Dans les communautés rurales et indigènes d’Amérique latine, il peut s’avérer difficile d’évoquer le féminisme et l’égalité de genre. Certains voient le féminisme comme une idée importée qui menace la production agricole basée sur la famille. Les femmes leaders de la CLOC réfléchissent aux moyens de lutter contre les tensions qui existent entre les idées qui sous-tendent l’égalité de genre et celles qui fondent la complémentarité des rôles dans la conception ancestrale et indigène de la famille et de la Terre Mère.
Les actions de demain
La CLOC doit encore relever le défi de l’applicationconcrète de ses déclarations théoriques sur l’égalitéde genre. Le Réseau des femmes de la CLOC a décidé de prendre des mesures pour faire progresser l’égalité de genre. Celles-ci comprennent :
– Des actions de sensibilisation aux inégalités considérées comme naturelles dans les constructions culturelles de la famille, dans les organisations et dans les communautés. Les femmes leaders de la CLOC développent actuellement
le concept de « féminisme populaire rural » comme stratégie principale de sensibilisation à ces inégalités. Ce concept veut que les femmes puissent s’accepter en tant que telles, être fières d’être des femmes, aspirer à l’égalité, lutter contre les abus, saisir l’occasion de penser différemment,
reconnaître leur propre valeur et exiger le respect – tous ces éléments étant importants pour construire une société où les femmes et les hommes puissent tous s’épanouir.

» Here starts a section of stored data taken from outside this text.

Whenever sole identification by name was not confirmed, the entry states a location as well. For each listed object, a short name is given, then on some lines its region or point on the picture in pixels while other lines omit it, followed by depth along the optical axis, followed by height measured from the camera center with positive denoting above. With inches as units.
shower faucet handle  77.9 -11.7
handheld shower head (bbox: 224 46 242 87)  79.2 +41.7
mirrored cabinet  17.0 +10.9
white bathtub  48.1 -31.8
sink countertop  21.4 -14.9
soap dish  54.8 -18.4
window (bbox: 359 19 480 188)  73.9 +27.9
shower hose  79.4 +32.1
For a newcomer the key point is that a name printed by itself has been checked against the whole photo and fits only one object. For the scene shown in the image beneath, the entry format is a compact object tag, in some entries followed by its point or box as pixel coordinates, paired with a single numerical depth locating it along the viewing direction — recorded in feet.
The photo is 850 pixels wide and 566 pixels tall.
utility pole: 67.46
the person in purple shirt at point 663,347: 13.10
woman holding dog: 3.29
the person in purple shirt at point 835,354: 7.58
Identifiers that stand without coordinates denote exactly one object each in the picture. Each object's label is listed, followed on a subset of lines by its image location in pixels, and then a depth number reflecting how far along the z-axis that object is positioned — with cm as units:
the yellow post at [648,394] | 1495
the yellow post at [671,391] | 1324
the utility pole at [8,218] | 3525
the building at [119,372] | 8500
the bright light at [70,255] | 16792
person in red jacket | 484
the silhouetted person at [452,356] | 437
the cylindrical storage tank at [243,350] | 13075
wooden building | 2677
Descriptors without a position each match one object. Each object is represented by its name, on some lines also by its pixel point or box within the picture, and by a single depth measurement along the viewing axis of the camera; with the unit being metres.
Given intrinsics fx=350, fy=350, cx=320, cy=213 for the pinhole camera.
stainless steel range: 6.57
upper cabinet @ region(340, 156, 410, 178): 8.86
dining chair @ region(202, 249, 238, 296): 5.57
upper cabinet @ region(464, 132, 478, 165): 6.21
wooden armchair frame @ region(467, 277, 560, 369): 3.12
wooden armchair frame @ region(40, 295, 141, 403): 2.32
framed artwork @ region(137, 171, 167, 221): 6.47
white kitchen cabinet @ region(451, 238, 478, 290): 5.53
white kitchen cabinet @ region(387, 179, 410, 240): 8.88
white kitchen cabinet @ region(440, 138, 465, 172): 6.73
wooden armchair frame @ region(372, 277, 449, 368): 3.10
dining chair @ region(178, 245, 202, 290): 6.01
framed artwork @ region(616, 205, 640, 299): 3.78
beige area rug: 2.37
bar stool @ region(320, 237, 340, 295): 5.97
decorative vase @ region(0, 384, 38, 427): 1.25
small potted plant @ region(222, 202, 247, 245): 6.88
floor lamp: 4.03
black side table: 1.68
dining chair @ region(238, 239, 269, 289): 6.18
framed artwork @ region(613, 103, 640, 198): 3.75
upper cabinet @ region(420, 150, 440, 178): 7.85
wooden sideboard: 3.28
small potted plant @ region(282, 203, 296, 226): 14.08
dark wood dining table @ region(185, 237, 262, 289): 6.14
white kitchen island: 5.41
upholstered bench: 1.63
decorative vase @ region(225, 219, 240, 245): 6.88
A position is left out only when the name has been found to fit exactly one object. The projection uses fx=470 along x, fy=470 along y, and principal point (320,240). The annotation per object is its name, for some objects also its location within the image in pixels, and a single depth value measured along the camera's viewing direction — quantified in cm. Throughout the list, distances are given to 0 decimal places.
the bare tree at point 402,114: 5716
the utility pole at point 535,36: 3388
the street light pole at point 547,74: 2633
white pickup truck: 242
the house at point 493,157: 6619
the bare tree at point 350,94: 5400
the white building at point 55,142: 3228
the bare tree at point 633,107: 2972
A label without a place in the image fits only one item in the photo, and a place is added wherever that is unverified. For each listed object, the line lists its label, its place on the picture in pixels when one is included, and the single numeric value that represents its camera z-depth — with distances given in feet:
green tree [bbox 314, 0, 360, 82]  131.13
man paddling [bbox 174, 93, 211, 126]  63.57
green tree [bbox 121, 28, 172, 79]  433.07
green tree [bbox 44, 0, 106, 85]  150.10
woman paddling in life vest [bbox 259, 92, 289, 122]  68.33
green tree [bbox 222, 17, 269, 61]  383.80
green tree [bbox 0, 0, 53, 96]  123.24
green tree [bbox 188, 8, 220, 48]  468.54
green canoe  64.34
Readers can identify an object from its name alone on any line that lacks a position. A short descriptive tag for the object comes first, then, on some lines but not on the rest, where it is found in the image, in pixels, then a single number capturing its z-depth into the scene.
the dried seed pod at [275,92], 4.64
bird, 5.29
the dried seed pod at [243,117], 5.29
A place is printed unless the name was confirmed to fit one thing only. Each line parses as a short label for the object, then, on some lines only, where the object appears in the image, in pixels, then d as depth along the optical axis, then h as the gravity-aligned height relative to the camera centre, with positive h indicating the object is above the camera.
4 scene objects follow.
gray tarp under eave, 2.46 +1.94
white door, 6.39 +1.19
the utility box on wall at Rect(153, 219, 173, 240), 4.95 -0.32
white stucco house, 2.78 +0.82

– Construire des processus politiques communs au sein du mouvement pour transformer les cultures et les pratiques internes. Les femmes leaders de la CLOC travaillent d’arrache-pied pour dénoncer l’injustice et les comportements inacceptables, remettre en cause le harcèlement sexuel et contester la prise de parole antidémocratique dans les réunions.
-Impliquer les femmes, les hommes et les jeunes dans un vaste
débat sur les questions de genre. Les leaders de la CLOC ont constaté que les petits groupes, les ateliers et les évènements informels étaient souvent
des cadres plus propices que les grandes assemblées à la défense de l’égalité de genre. Il est important de susciter l’engagement des hommes et des jeunes dans ces initiatives pour qu’ils puissent comprendre que ce besoin
d’égalité doit être prioritaire et s’exprimer sur des sujets tels que le genre et les droits sexuels et reproductifs.
Les femmes de la CLOC sont persuadées que l’avenir est
riche de promesses. Elles ne pensent pas que leurs succès
puissent être remis en cause, car personne ne pourra enlever
aux femmes la conscience qu’elles ont acquise de leurs droits. Elles sont en train de faire de ce mouvement une entité capable d’intégrer les revendications pour l’égalité de genre dans le monde rural latino-américain, alors même que le genre ne figurait pas parmi ses objectifs
initiaux.
Ce changement a découlé du travail systématique et constant de femmes visionnaires, profondément convaincues, qui ont réalisé d’immenses progrès mais qui n’hésitent pas à reconnaître les défis qui restent à relever.